▸ Фрагмент текста:
++++++

И путь был найден. В каждой человеческой жизни должна произойти встреча с человеком, который поможет изменить нашу жизнь к лучшему. Этому человеку Хаим должен доверять, согласиться совершать действия, необходимые для контроля за диабетом. То есть – что делать, было понятно, как делать – было понятно, единственная проблема – Хаим был не готов выполнять необходимые действия. Человеком, который помог изменить жизнь Хаима, стала медицинская сестра Ольга. Ольга – яркая женщина 40 лет, мать двух дочерей, москвичка, интеллигентнейшая женщина, театралка, много лет занимается больными диабетом, Хаиму Ольга понравилась. У Ольги счастливый брак. Красивая, ухоженная женщина, всегда с прекрасно подобранными золотыми украшениями. Ольга медленно двигалась к соблюдению заповедей и, как принято говорить, вместе со всей семьей. Ольга любит книги, театр и больных. По плану, который был разработан нами для лечения Хаима, Ольга встречалась или созванивалась с ним ежедневно. Постепенно Хаим активно включился в собственное лечение. Стал регулярно делать анализы, вовремя делал уколы инсулина. Прекратились госпитализации в бессознательном состоянии. Возможность контролировать диабет помогла Хаиму поверить в себя, психиатрические проблемы постепенно сошли к минимуму, как и количество психотропных препаратов.

++++++

▸ Задания:
A. Ответьте на вопросы по тексту о лечении Хаима.
(i) Кто стал человеком, который помог изменить жизнь Хаима?
(ii) Как часто, согласно плану лечения, Ольга встречалась или созванивалась с Хаимом?
(iii) Что прекратилось, когда Хаим активно включился в собственное лечение?
B. Подхватите текст о лечении Хаима и продолжите его после последнего предложения.

(Извлечённые записи)
++++++

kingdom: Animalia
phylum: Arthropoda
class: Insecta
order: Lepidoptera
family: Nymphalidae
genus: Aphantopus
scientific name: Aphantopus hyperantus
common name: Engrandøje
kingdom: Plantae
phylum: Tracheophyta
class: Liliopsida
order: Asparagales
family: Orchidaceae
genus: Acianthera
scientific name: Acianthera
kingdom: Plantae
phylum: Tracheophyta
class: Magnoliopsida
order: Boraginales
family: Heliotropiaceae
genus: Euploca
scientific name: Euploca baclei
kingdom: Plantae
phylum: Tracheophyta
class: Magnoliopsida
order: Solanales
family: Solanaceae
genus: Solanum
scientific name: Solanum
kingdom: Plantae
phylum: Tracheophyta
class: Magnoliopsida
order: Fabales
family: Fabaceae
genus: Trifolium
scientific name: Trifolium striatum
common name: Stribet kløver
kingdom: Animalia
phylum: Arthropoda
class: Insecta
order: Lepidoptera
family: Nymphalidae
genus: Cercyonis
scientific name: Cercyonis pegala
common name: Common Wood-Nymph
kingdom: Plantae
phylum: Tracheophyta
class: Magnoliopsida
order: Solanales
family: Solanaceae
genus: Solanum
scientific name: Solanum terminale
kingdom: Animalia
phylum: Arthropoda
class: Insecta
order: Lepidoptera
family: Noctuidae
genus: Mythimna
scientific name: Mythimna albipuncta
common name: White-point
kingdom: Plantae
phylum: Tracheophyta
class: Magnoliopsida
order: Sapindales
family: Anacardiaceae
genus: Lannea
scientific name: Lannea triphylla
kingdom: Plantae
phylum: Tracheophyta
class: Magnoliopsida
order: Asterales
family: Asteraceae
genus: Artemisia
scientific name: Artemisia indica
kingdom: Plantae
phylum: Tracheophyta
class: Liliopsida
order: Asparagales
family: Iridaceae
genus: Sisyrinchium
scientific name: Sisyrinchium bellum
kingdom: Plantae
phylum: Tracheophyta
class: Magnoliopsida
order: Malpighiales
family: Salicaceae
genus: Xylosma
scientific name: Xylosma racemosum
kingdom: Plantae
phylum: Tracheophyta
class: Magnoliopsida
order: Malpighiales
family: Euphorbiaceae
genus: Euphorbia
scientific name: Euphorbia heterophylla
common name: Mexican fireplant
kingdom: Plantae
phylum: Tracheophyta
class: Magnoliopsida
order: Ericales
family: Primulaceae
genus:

++++++

▸ Ответы:
A.
(i) Медицинская сестра Ольга.
(ii) Ежедневно.
(iii) Госпитализации в бессознательном состоянии.

B.
Хаима перевели на инсулиновый насос (помпа), состояние стабилизировалось. Через несколько лет семья подобрала для Хаима невесту, и Хаим женился, Ольга была на свадьбе. Проблемы, которые возникали в жизни Хаима, помогают решать раввин и Ольга. Конечно, были падения, нежелания следовать рутине, колебания настроения, но все это было редко, и основной выбранный вектор выполнялся. Занимаясь с другими медицинскими сестрами, Ольга приводила в пример Хаима, и на графиках, которые вела месяцами, показывала, как постепенно удалось изменить жизнь Хаима.
Недавно Хаим приходил ко мне – это был уверенный в себе отец семейства, по-прежнему в белой рубашке и черной кипе. Хаим красив, разговорчив, много рассказывал о своем сыне, жене, работе. Хаим находился в прекрасном душевном состоянии, но что было для меня особенно важным – Хаим стал инструктором-мадрихом, и теперь уже он дает советы и поддерживает молодых людей, которые, как и он когда- то, должны найти человека, который поможет им выйти из трудной жизненной ситуации. Во время нашего разговора дважды звонил телефон, и Хаим с громадным терпением и выдержкой решал вопросы своих подопечных, давал дельные советы.
Да поможет ему Бог и люди, такие, как медицинская сестра Ольга и другие, которых он встретит на своем пути.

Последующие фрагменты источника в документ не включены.